THE JOY OF RHETORIC: TURNS IN RHETORIC AND ONTOLOGY THAT
ORIENT BEING IN AESTHETIC HABITUATION
Open Access
Author:
Thomas, Nicholas A.
Graduate Program:
Communication Arts and Sciences
Degree:
Doctor of Philosophy
Document Type:
Dissertation
Date of Defense:
August 21, 2008
Committee Members:
Rosa A Eberly, Committee Chair/Co-Chair Stephen Howard Browne, Committee Member Thomas Walter Benson, Committee Member Christopher P Long, Committee Member
Keywords:
habit aesthetics ontology rhetoric tropos
Abstract:
Human beings have been called “political animals,” “animals with speech,” “Cartesian egos,” and many other names by metaphysicians of philosophy.

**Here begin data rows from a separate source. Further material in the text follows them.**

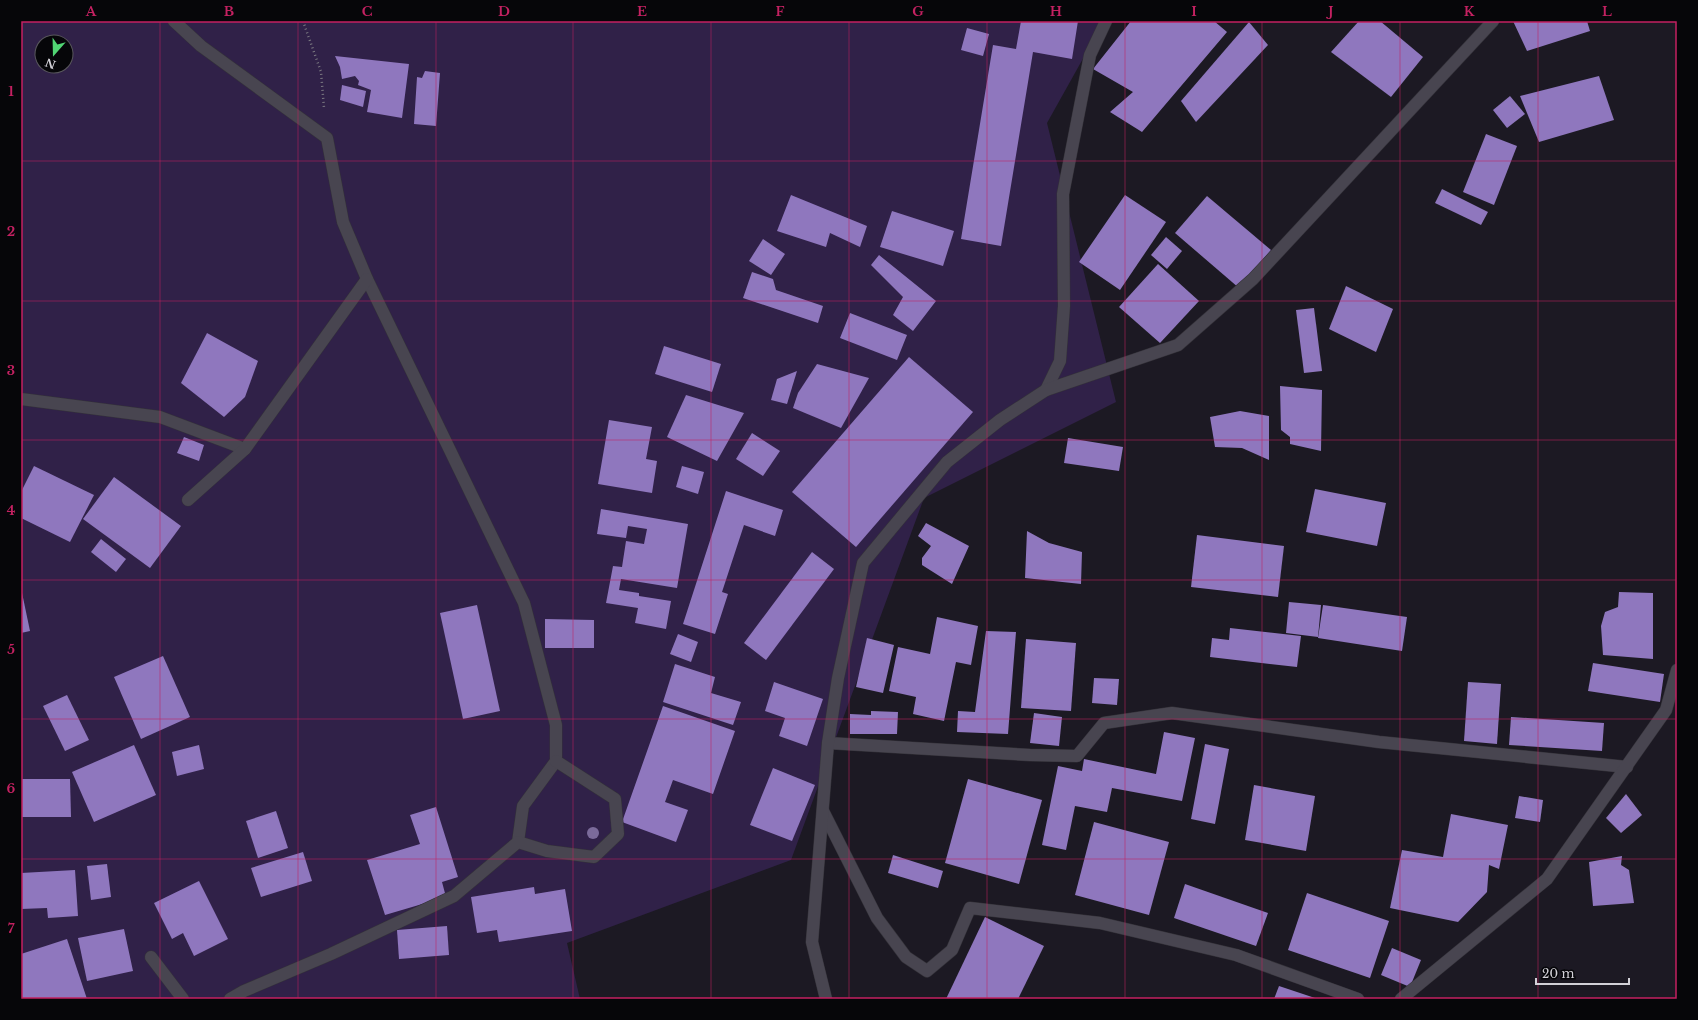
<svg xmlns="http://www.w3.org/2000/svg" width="1698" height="1020" font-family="'Libre Baskerville',serif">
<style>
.green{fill:#302148;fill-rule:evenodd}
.building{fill:#8f77be}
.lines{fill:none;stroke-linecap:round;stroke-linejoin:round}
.minor-casing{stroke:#343239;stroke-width:13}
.path{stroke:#7a7880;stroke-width:2.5;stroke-dasharray:1 3;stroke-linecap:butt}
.minor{stroke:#484550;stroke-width:12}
.tree{fill:#7b6b9a}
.grid{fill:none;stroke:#c32161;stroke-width:1;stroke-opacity:0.55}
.neatline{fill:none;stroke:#c32161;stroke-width:1.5}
.grid-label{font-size:13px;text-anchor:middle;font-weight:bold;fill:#c32161}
</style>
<rect width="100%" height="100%" fill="#1c1923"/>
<path class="green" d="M21,21H1104L1047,123L1116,402L924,498L791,860L567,943L580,999H21ZM42,42H66V66H42Z"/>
<g class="building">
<polygon points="1021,21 1078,21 1072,59 1033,52 1001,246 961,239 993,45 1016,49"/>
<polygon points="1131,21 1214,21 1227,32 1142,132 1110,112 1133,92 1093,69"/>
<polygon points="1359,21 1380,21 1423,57 1391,97 1331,52"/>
<polygon points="1513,21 1587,21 1590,31 1527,51"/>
<polygon points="1249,22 1268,45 1196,122 1181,101"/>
<polygon points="967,28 989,34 983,56 961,50"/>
<polygon points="335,56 409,64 402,118 367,112 371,90 358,85 359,81 355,76 342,79 340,67"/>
<polygon points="425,71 440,73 436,126 414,124 417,77 422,78"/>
<polygon points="1599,76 1614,120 1539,142 1520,96"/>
<polygon points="342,85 366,91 363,107 340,100"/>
<polygon points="1510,96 1525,114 1507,128 1493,110"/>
<polygon points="1486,134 1517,146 1494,205 1463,192"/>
<polygon points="1442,189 1488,212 1481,225 1435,203"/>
<polygon points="791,195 867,226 860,247 830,233 826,247 777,231"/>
<polygon points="1125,195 1166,222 1120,290 1079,262"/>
<polygon points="1207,196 1271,250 1239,288 1175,233"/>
<polygon points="892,211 954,231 943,266 880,247"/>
<polygon points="1166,237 1182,251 1167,269 1151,255"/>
<polygon points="763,239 785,254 771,275 749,261"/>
<polygon points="879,255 936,301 913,331 893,315 903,297 871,265"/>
<polygon points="1158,264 1199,301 1160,343 1119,307"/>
<polygon points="752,272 773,279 776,290 823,306 818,323 743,298"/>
<polygon points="1346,286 1393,309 1376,352 1329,329"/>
<polygon points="1314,308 1322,371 1304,373 1296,310"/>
<polygon points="850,313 907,335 897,360 840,338"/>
<polygon points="207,333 258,361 245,397 224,417 181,383"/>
<polygon points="664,346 721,364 712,392 655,374"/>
<polygon points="909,357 973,412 856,547 792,492"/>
<polygon points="817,364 869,378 841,428 793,408 798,393"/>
<polygon points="797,371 787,404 771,400 777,379"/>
<polygon points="1280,386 1322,390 1321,451 1290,444 1290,437 1281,430"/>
<polygon points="686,395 744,413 717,461 667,437"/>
<polygon points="1240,411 1269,416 1269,460 1242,448 1215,447 1210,417"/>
<polygon points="609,420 652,427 646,459 657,461 652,493 598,484"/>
<polygon points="752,433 780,451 763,476 736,459"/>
<polygon points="184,437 204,445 199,461 177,453"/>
<polygon points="1068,438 1123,447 1119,471 1064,463"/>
<polygon points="34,466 94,495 70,542 21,518 21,492"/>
<polygon points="682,466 704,472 698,494 676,487"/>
<polygon points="114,477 181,526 150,568 83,519"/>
<polygon points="1315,489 1386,503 1377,546 1306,532"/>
<polygon points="726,491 783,510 775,536 744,525 722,592 728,594 715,634 683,624"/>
<polygon points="601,509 688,524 677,588 621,579 619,590 639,593 639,596 671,601 666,629 635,623 638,608 606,603 613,566 622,567 626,541 644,544 647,529 628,526 626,538 597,534"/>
<polygon points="926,523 969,546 952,584 922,565 922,558 931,546 918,536"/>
<polygon points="1027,531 1049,543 1082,552 1081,584 1025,578"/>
<polygon points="1197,535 1284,546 1278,597 1191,587"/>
<polygon points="101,539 126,559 116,572 91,552"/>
<polygon points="812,552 834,569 766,660 744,643"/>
<polygon points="21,588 30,631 21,633"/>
<polygon points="1619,592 1653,593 1653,659 1603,655 1601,626 1605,612 1618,607"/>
<polygon points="1289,602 1321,605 1318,637 1286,633"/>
<polygon points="477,605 500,711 463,719 440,613"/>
<polygon points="1323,605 1407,617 1402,651 1318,638"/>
<polygon points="937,617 978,626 971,665 956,662 944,721 913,714 916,697 889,691 898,647 930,654"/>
<polygon points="545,619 594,620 594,648 545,648"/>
<polygon points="1230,628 1301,636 1297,667 1210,657 1212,638 1229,640"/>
<polygon points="986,631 1016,632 1008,734 957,732 958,711 975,712"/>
<polygon points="678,634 698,642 691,662 670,654"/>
<polygon points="867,638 894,645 883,693 856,687"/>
<polygon points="1026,639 1076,643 1071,711 1021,708"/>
<polygon points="163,656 190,717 141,739 114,677"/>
<polygon points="1593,663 1664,674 1660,702 1588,691"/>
<polygon points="675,664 715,677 711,693 741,702 733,725 663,702"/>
<polygon points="1094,678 1119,679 1117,705 1092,703"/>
<polygon points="774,682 823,699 807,746 779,736 785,718 765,711"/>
<polygon points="1468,682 1501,684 1497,744 1464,741"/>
<polygon points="67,695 89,740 65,751 43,706"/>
<polygon points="663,706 735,731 713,794 673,780 665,802 688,810 676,842 622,822"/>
<polygon points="871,711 898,712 897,734 850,734 850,714 871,715"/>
<polygon points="1034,713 1062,717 1059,746 1030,743"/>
<polygon points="1511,717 1604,723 1602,751 1509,745"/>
<polygon points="1164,732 1195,738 1182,801 1112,788 1107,812 1075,806 1066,850 1042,845 1058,766 1082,771 1084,759 1156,774"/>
<polygon points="1205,744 1229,749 1215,824 1191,819"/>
<polygon points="134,745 156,795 94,822 72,772"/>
<polygon points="199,745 204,769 177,776 172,752"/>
<polygon points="773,768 815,785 792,841 750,825"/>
<polygon points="21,779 70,779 71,817 21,817"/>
<polygon points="968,779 1042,800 1019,884 945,863"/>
<polygon points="1254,785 1315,796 1306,851 1245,840"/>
<polygon points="1626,794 1642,815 1621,833 1606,818"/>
<polygon points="1519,796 1543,800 1540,822 1515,818"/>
<polygon points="436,807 458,877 442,882 446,897 385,915 367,860 420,844 410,815"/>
<polygon points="276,811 288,848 258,858 246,821"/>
<polygon points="1451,814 1508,825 1499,869 1489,865 1487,892 1458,922 1390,908 1402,850 1443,857"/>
<polygon points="1094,822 1169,842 1149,915 1075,895"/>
<polygon points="303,852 312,881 261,897 251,868"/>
<polygon points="893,855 943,871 938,888 888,873"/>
<polygon points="1622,856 1621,865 1629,870 1634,903 1593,906 1589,862"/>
<polygon points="107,864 111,897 91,900 87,866"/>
<polygon points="75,870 78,916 48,918 47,908 21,909 21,873"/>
<polygon points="199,881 228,939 194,956 183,933 172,939 154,903"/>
<polygon points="1185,884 1268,913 1256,946 1174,918"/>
<polygon points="534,887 535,894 565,889 572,931 499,942 497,930 477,933 471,897"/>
<polygon points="1307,893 1389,921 1370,978 1288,950"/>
<polygon points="985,917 1044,946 1018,999 946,999"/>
<polygon points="447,926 449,955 399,959 397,930"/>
<polygon points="124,929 133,971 87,981 78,938"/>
<polygon points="67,939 87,999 21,999 21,954"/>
<polygon points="1392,948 1421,960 1410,987 1381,975"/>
<polygon points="1279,986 1318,999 1274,999"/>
</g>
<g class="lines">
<g class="minor-casing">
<g id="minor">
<polyline points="174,21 201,46 327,138 343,222 367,279 524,603 556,725 556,761 523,806 518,842"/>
<polyline points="1046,390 1060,361 1064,306 1063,194 1090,55 1106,21"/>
<polyline points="21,399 160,417 245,449"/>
<polyline points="188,500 245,449 367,279"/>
<polyline points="828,743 1030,755 1077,756 1104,723 1172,713 1379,742 1627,767"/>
<polyline points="823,811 877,918 906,957 927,971 952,950 970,908 1100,923 1236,955 1358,999"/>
<polyline points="151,957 183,999"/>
<polyline points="230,999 244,991 331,954 454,896 518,842 547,851 594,857 618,834 615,799 556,761"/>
<polyline points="826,999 812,942 828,743 838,678 863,563 947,462 1000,420 1046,390 1178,345 1253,279 1493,21"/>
<polyline points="1401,999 1547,879 1666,710 1677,670"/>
</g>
</g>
<polyline class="path" points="303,21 321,72 324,108"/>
<use href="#minor" class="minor"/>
</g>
<circle class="tree" cx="593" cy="833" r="6"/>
<path class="grid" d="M160,21V999M298,21V999M436,21V999M573,21V999M711,21V999M849,21V999M987,21V999M1125,21V999M1262,21V999M1400,21V999M1538,21V999M21,161H1677M21,301H1677M21,440H1677M21,580H1677M21,719H1677M21,859H1677"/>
<rect width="1698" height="1020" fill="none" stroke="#060609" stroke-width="44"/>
<g transform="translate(54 54) rotate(200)"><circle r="19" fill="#060609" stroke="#58575c"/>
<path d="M0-3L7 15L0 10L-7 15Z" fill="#51d674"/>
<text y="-6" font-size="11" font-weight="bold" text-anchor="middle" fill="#d3d1d8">N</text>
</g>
<path d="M1536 978v6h93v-6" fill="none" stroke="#d3d1d8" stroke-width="2"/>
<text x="1542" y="978" font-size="12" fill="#d3d1d8" stroke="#060609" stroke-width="3" paint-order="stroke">20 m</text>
<rect x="22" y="22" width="1654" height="976" class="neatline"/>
<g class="grid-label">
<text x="91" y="16">A</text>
<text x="229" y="16">B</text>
<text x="367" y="16">C</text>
<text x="504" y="16">D</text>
<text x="642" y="16">E</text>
<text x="780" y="16">F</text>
<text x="918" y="16">G</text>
<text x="1056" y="16">H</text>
<text x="1194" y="16">I</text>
<text x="1331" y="16">J</text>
<text x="1469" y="16">K</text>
<text x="1607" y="16">L</text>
<text x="11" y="96">1</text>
<text x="11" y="236">2</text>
<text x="11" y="375">3</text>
<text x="11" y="515">4</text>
<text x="11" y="654">5</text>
<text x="11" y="793">6</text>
<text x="11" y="933">7</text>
</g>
</svg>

My reading of rhetoric against the traditional canon of metaphysics places human being within dialectics of materiality and ideality, and dialectics of tradition and natality. Embodied and temporal, human beings are rhetorical beings insofar as they must make, aesthetically, something of their dialectical positions (topoi) by participating in dialectical turns that are dramatistic in giving rise to character (tropos). Human beings can easily feel swept up by or thrown into their places, times, and situations; all hopes for agency and justice must turn on a being’s capacity to exercise, or habituate, so as to be prepared to make dialectical placement take on significance in the web of relations called meaning. This dialectical placement may take on significance if form and matter work together, if the patterns of tradition are bent (tropos) to meet the uniqueness of new situations, and if the human being in the middle of it all is properly trained so as to facilitate rhetoric’s work.